| Raw data |
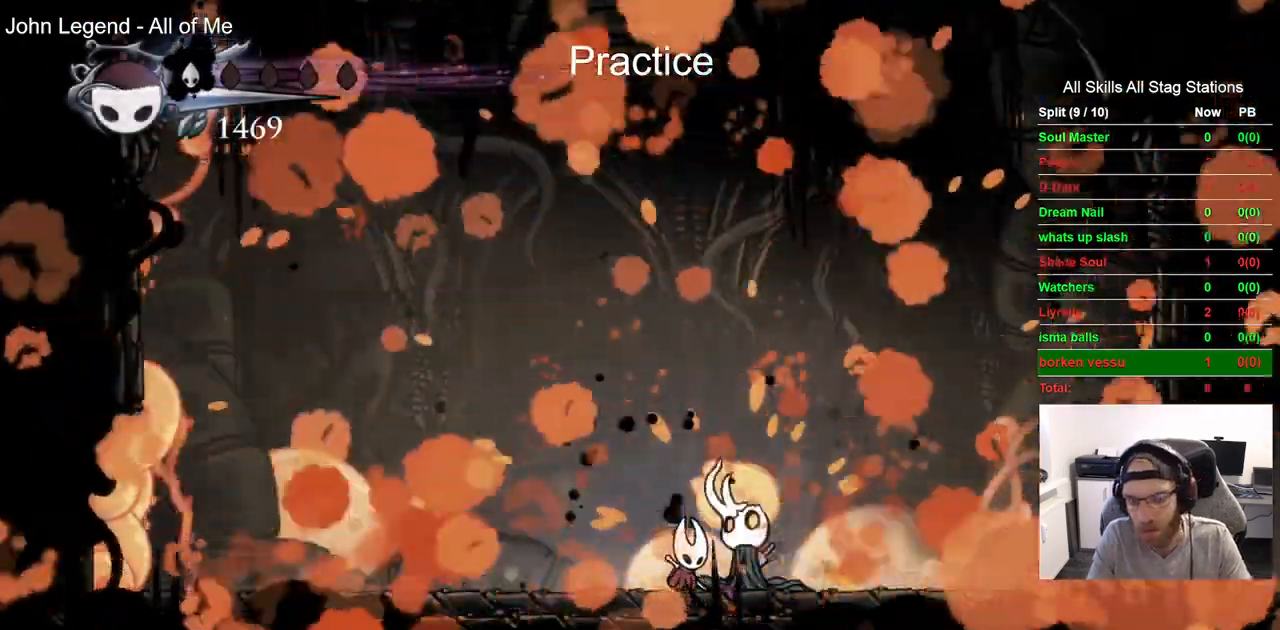
{"dt_ms": 500, "buttons": [], "left_stick": "center", "right_stick": "center", "events": [[250, "CROSS", "down"], [500, "CROSS", "up"]]}
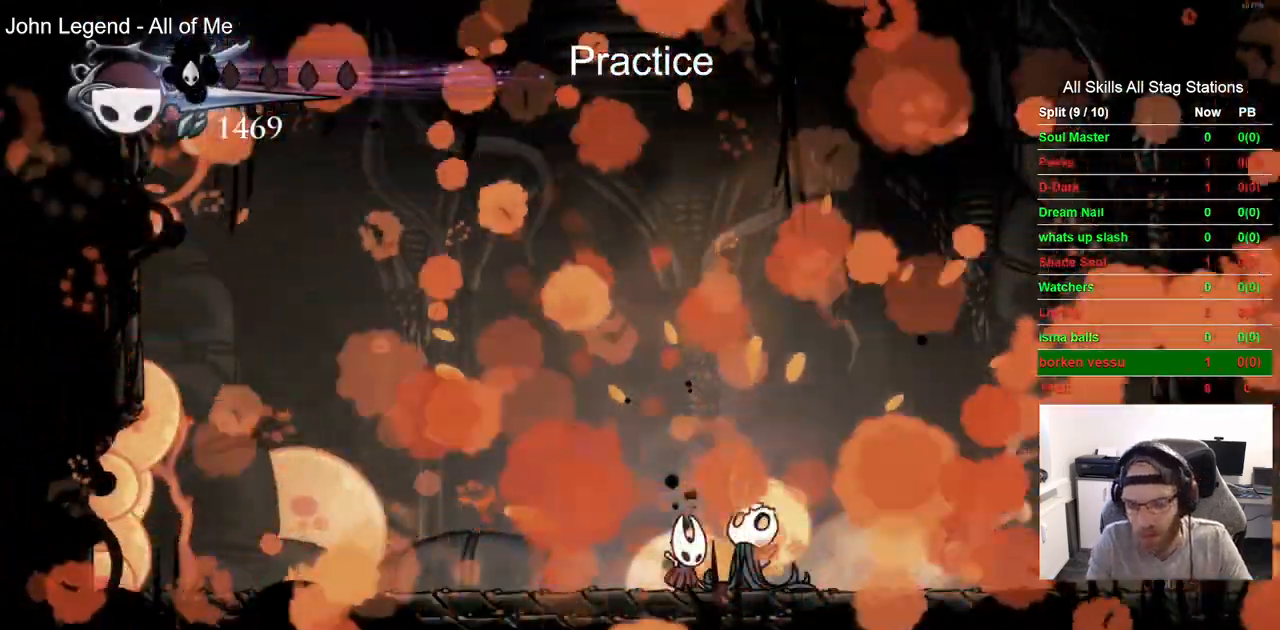
{"dt_ms": 1000, "buttons": [], "left_stick": "center", "right_stick": "center"}
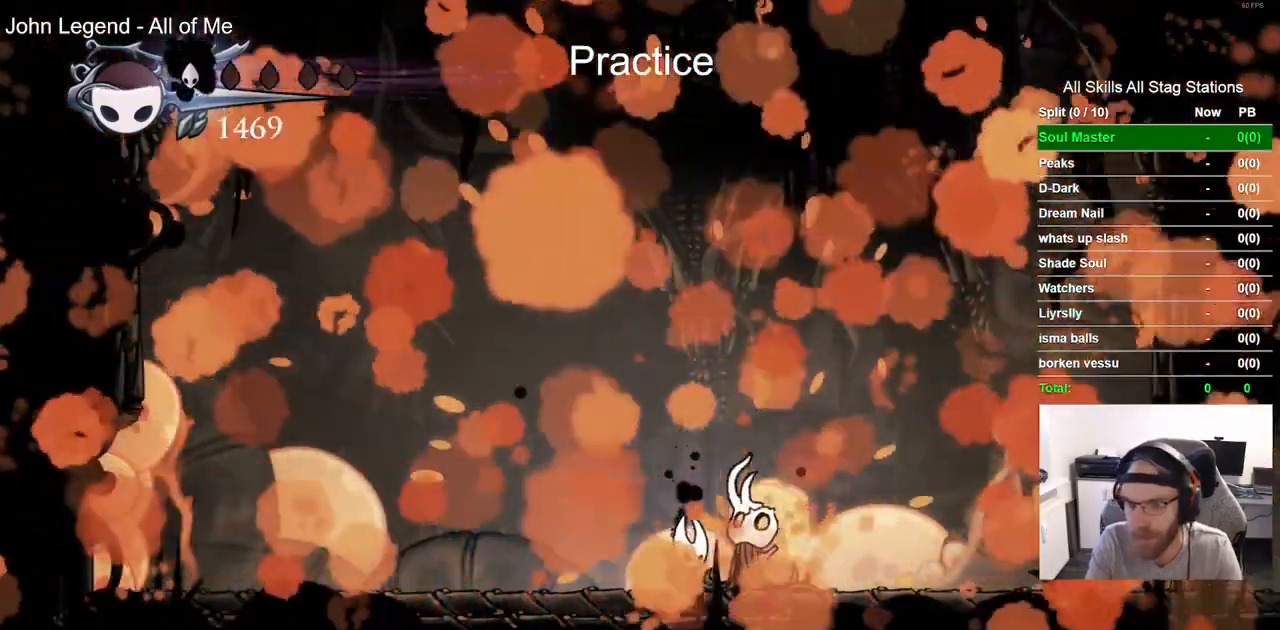
{"dt_ms": 500, "buttons": [], "left_stick": "right", "right_stick": "center", "events": [[383, "left_stick", "right"]]}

| About this exercise |
Drop the pictures and give every line above again exactly.

| Output of the task |
{"dt_ms": 500, "buttons": [], "left_stick": "center", "right_stick": "center", "events": [[250, "CROSS", "down"], [500, "CROSS", "up"]]}
{"dt_ms": 1000, "buttons": [], "left_stick": "center", "right_stick": "center"}
{"dt_ms": 500, "buttons": [], "left_stick": "right", "right_stick": "center", "events": [[383, "left_stick", "right"]]}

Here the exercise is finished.